# barnes varmit gernade?



## teed (Sep 6, 2010)

so im a total newbi to this sight but i just had a quick question about the barnes varmit gernade, im trying to load up some 50gr. bullets for my remington model 700 22-250 and i went to the barnes website and printed off their load data for that round and bullet weight, they say on there that the most accurate load is with IMR4895 powder starting at 32.0 grains and a maximum of 35.0 grains, ive tryed several different charges with that powder and i cant for the life of me get the gun to shoot straight with that bullet, and its not like they are flying just a little bit........ im lucky if they hit the papper, they are all over the place (high a couple inches and right, then take another shot and its low and left, i have been as carefull as i possibly can to make all the rounds the same............ ive done so much measuring with this it isnt even funny, im relitivly new at reloading for the 22-250, i reload mainly for my 30-06 and have had very much success with that.

any ideas on whats going on with this? im at a total loss, am i missing something here making these loads?

i thought it was the scope at first so i put a 3x9 that i had that i knew was good and same thing happened with that, i bore sighted it so it was on papper just to see if it would hold some what of a group


----------



## southdakbearfan (Oct 11, 2004)

I believe the varmint grenades are very long for their weight, due to the large void in the cavity in the front of the bullet. Typically the longer the bullet the quicker the twist you will need to stabilize it correctly. I see from the barnes website they recommend a 1 in 10" twist or faster for the 50's.

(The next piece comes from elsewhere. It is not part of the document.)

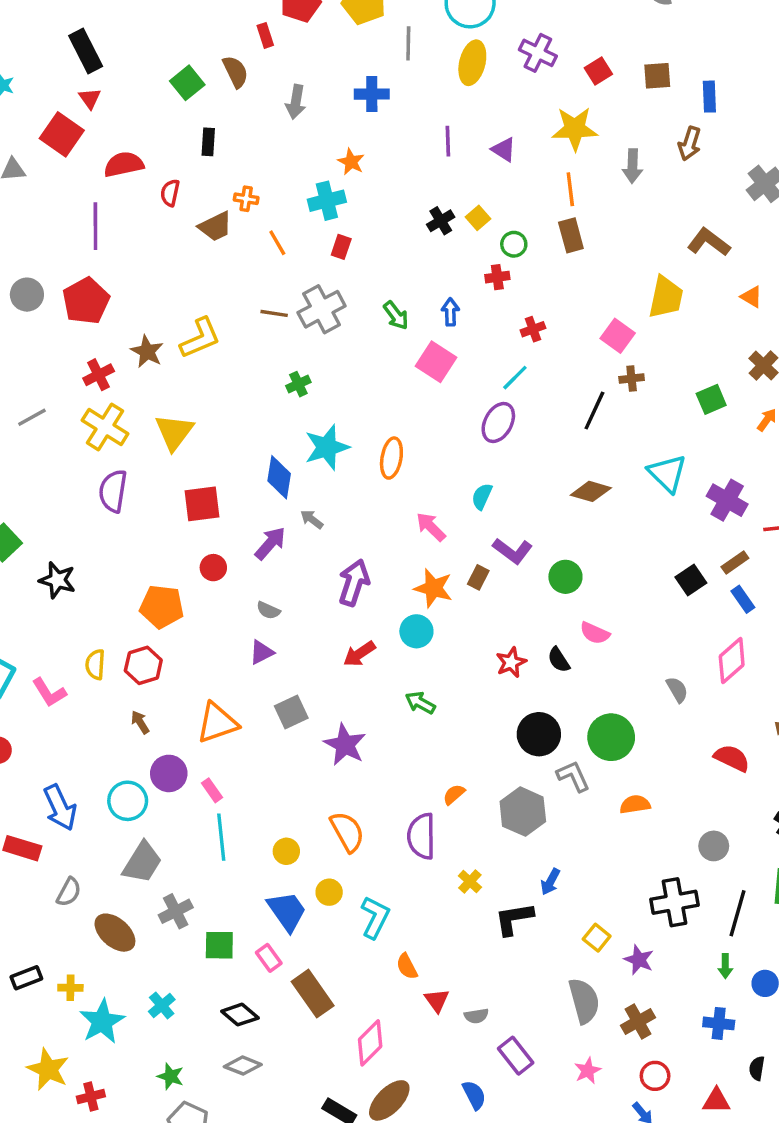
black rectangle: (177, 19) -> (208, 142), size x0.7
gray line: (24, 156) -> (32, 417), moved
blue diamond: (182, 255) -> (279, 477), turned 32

Or, you gun just may not like the bullet.

I was working with a buddies 243 last year. He wanted to go with factory loads and liked remington bullets. We went out and bought some core locks, 100 gr, for deer. The target looked like we were shooting a shotgun at it, 5-6" groups, no pattern to it. We switched to a 95 gr federal fusion and it went to 3/4". It could have been the bullet or twist in that instance. Some rifles are picky, some will shoot most anything.


----------



## Savage260 (Oct 21, 2007)

Drop down to the 36gr VGs and see what you get. My Rem 700 1-14" twist, loves em, and the 1-12" Savage does very well too. I shoot the 50gr VGs out of my 1-8" .223. I think the 50s are too long for a standard twist 22-250.


----------



## teed (Sep 6, 2010)

awsome i will try dropping down to the lighter vg and see what happens, i realy apreciate the feed back!!! lol i thought about switching up the bullet also but there is something about barnes's comercials that just make a guy want to see if the vg's realy do what they claim on prairie dogs!


----------



## bearhunter (Jan 30, 2009)

what the others said, try the 36's and they should shoot fine. just DONT use em on coyotes


----------



## Savage260 (Oct 21, 2007)

Oh, they definately do what Barnes says they do on PDs. Fun to watch! I have had good luck with Varget and RL-15 and 36gr VGs.


----------



## xdeano (Jan 14, 2005)

I'll agree with bearhunter, don't use them on coyotes. They may shoot great but they aren't ment to kill coyotes, they do a lot of surface damage and on internal damage, they "splash". I loaded up some of the 62g for my 243 when they first came out. I shot a half dozen coyotes with them and every one of them were nice solid hits, they all got up and ran quite a ways before dieing. two of them required a second close shot to kill them. Not to humane if you ask me. Now prairie dogs, that's another story. If you like flying dogs and red mist these are a must have bullet. They do hold a very decent group at longer ranges even with the crappy bc that they have.

xdeano


----------